Thursday, May 16, 2013

OpenVPN and XOR obfuscation

UPDATED: 13/09/2016

I patched the the current version 2.3.10 and pushed it in to my git hub: 
https://github.com/shenavaa/openvpn


UPDATED 15/07/2014:

I managed to patch and compile the latest version of Openvpn-2.3.4 for Windows. Please download compiled windows Autoinstaller binaries from here and the sources from here.

----


I went somewhere for a while and during my visit, I had a chance to play around OpenVPN. During a lazy afternoon I came up with a silly idea adding a layer of XOR obfuscation on top of whatever already exists in OpenVPN. I even managed to compile the windows client of openVPN and run it on windows.

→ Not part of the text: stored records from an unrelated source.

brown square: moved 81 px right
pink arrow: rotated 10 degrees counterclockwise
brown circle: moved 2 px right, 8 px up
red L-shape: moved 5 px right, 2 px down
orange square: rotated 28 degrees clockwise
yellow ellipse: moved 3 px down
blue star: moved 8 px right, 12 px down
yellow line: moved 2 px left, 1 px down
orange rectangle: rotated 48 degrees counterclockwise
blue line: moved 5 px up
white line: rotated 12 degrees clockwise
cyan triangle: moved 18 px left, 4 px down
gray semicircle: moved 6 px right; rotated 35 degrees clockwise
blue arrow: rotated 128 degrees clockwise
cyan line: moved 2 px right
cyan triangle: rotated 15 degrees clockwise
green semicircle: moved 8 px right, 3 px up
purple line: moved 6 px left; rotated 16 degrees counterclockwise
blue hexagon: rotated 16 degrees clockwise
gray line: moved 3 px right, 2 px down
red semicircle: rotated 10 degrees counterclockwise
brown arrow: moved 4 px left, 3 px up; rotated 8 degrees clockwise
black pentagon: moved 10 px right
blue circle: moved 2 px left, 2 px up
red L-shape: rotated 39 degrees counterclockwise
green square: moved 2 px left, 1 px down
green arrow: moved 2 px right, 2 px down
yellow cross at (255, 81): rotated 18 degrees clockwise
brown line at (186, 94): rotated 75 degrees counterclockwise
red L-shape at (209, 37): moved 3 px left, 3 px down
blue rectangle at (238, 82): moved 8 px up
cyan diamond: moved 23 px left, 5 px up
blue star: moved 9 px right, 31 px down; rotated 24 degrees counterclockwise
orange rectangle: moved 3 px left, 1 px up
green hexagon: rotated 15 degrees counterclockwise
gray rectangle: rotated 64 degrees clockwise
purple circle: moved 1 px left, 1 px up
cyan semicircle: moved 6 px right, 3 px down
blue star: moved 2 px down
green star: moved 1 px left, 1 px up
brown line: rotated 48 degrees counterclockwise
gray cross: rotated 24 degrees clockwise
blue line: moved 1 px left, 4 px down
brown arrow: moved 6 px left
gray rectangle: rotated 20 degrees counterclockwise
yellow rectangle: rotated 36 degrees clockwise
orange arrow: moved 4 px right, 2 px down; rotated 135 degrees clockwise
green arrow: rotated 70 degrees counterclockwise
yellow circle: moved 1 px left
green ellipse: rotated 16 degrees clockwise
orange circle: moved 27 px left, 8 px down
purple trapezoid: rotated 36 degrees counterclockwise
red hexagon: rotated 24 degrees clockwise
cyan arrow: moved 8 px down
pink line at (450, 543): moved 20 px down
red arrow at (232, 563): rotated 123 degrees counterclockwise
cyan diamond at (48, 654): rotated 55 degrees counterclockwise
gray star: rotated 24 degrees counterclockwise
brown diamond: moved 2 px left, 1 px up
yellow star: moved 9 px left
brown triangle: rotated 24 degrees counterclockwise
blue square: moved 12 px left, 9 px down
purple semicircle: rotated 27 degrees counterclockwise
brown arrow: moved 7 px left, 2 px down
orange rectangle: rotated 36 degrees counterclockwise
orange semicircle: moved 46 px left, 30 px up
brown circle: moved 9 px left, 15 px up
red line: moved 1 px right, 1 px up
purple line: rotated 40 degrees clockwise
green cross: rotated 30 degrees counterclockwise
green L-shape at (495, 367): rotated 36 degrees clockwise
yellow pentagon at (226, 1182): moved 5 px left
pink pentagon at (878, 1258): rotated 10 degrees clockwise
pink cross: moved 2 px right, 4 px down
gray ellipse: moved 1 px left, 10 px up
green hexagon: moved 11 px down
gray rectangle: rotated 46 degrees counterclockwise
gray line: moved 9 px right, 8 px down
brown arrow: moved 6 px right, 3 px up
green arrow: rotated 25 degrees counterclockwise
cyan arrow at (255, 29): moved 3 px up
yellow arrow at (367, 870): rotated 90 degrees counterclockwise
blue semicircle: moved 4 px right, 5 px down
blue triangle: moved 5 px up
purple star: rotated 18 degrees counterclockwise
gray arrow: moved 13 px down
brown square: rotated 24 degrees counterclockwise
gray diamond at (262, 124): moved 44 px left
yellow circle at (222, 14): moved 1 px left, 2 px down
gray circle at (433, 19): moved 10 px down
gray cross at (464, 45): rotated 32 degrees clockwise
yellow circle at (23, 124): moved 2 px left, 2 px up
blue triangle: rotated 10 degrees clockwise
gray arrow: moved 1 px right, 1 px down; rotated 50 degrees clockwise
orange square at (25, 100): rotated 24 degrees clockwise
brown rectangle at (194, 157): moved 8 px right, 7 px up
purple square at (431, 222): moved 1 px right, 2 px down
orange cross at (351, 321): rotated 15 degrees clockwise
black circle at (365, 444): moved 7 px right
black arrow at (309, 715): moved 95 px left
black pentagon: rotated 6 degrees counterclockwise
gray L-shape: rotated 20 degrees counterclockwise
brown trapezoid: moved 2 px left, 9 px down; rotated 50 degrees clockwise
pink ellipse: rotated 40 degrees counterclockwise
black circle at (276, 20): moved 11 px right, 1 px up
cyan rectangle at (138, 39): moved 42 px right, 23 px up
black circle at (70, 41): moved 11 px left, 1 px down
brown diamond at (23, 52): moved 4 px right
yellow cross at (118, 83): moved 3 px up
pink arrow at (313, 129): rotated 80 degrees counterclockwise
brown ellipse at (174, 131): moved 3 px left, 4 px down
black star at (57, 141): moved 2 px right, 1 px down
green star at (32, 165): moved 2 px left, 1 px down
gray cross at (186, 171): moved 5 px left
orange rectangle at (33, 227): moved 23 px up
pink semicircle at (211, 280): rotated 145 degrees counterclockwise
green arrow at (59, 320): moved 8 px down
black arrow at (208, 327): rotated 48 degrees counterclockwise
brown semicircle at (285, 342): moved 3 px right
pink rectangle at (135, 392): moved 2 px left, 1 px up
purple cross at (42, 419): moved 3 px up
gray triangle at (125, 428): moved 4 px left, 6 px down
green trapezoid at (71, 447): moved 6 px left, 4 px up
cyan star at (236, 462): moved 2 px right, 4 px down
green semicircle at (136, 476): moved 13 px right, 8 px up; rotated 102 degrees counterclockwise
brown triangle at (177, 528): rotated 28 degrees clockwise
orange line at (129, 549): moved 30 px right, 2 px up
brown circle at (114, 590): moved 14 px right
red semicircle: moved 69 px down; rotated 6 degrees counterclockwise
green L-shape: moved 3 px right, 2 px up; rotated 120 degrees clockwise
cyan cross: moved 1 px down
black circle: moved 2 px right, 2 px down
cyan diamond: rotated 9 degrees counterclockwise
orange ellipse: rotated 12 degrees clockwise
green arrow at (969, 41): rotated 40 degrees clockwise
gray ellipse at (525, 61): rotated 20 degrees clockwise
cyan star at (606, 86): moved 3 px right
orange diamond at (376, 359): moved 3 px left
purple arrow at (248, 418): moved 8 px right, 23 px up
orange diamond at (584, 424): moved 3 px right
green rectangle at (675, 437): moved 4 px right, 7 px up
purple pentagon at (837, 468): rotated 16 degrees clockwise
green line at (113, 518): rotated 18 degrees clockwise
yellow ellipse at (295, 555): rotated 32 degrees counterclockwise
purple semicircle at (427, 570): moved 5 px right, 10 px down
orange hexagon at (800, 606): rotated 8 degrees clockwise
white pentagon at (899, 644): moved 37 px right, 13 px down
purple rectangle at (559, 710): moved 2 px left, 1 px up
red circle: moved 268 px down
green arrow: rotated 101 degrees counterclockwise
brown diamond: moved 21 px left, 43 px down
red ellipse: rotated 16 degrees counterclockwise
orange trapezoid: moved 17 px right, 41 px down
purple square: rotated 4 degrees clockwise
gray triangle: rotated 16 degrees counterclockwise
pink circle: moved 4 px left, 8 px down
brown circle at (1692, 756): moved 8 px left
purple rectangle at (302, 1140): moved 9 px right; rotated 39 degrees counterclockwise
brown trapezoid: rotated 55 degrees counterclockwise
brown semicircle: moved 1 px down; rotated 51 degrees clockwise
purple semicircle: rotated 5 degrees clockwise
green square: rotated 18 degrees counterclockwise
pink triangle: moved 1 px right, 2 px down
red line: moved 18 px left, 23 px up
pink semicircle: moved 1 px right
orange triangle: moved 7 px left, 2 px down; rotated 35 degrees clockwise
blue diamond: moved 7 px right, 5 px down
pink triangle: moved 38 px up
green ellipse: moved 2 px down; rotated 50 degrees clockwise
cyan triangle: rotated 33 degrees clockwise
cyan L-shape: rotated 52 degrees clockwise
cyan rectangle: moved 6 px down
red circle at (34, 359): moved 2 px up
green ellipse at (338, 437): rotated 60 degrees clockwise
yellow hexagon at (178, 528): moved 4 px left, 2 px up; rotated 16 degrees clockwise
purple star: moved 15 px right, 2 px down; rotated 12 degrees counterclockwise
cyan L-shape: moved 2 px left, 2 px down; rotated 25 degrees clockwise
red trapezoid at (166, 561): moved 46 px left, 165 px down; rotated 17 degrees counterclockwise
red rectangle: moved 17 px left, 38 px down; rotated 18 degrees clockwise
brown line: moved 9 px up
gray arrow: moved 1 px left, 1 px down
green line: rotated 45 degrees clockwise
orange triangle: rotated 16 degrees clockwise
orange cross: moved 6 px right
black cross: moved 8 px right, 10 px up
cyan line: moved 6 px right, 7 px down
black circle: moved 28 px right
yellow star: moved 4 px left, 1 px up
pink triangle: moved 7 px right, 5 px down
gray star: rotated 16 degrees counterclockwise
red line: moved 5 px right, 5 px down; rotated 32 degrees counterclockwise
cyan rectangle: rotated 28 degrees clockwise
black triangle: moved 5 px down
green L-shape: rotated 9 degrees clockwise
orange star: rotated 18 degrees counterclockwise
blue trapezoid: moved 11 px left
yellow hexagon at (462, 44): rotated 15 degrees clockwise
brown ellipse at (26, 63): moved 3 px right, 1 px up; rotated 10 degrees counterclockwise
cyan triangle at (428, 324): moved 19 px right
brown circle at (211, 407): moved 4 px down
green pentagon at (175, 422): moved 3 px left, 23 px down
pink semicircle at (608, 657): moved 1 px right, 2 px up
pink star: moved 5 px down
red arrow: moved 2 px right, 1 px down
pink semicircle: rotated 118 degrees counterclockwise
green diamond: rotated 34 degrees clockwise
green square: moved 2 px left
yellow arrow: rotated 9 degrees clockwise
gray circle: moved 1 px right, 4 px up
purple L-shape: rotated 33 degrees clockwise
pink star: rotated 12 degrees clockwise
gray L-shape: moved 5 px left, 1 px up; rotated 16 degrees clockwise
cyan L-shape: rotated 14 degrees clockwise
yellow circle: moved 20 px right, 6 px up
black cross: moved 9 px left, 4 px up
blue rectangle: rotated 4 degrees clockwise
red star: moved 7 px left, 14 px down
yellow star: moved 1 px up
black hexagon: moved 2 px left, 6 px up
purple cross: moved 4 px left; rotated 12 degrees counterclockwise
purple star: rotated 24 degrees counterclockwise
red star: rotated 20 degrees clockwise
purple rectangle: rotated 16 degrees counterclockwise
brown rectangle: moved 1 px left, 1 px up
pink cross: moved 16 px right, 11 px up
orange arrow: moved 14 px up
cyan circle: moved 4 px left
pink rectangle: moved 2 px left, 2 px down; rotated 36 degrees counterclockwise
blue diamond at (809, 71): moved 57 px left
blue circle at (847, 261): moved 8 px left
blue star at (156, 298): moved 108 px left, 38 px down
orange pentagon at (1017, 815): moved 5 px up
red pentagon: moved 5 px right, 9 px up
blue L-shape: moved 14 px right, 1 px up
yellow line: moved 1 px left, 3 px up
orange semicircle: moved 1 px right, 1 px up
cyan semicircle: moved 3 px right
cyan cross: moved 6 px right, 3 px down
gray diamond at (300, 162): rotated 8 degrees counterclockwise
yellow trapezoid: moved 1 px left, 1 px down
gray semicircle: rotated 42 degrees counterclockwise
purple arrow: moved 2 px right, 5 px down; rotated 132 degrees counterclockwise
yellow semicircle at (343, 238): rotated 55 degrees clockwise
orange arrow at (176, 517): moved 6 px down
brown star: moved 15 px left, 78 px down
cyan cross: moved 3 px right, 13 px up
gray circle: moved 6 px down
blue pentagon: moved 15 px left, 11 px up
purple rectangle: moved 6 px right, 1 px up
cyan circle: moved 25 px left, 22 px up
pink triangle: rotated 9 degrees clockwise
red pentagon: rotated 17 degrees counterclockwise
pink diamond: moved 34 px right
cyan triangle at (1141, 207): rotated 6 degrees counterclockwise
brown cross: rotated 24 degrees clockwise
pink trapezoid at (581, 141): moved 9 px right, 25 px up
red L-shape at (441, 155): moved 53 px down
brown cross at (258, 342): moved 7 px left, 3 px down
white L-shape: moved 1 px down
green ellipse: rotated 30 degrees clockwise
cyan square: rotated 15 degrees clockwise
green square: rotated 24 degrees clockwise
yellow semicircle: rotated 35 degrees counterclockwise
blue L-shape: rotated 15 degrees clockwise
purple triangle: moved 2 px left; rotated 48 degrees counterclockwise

The good thing about XOR obfuscation is that, it has no overhead on top of packets and it is so fast and easy.

The bigger an organization is, the harder it would be for LI/Security layers to detect the algorithm or the protocol of the packets on the network. I have seen AI engines learning protocols and used to block unwanted and recently undetected packets ! - Their solution is sillier than what I just did. Trust me. ;)

I've generally done it by adding one simple function obviously and couple of hacks in other source files.

## in xor.h
#ifndef _XOR_H
#define _XOR_H

void encbuffer(unsigned char* buf,int size ,unsigned char key);
#endif /* _XOR_H */
## in xor.c
#include "xor.h"
void encbuffer(unsigned char* buf,int size ,unsigned char key) {
    int i;
    for (i = 0; i < size ; i++) {
        *(buf + i) = *(buf + i) ^ key;
    }
}


So my OpenVPN configutation file simply turns to something as follows:

## On the server
local X.X.X.X
dev tap
verb 4
#mute 10
port 36
tun-mtu-extra 32
tun-mtu 1500
up-delay
ifconfig 172.16.4.1 255.255.255.0
ping 10
comp-lzo yes
fragment 1100
xorkey 52


## On the client
remote X.X.X.X
dev tap
verb 4
#mute 10
port 36
tun-mtu-extra 32
tun-mtu 1500
up-delay
ifconfig 172.16.4.2 255.255.255.0
ping 10
comp-lzo yes
fragment 1100
xorkey 52


My sources are here for whoever is interested to see. It's Openvpn 2.3.1. I've cleaned it up and all you need to compile the source, after unpacking, is "./configure; make; make install"


This is the beauty of open source software. Feel free to distribute the love.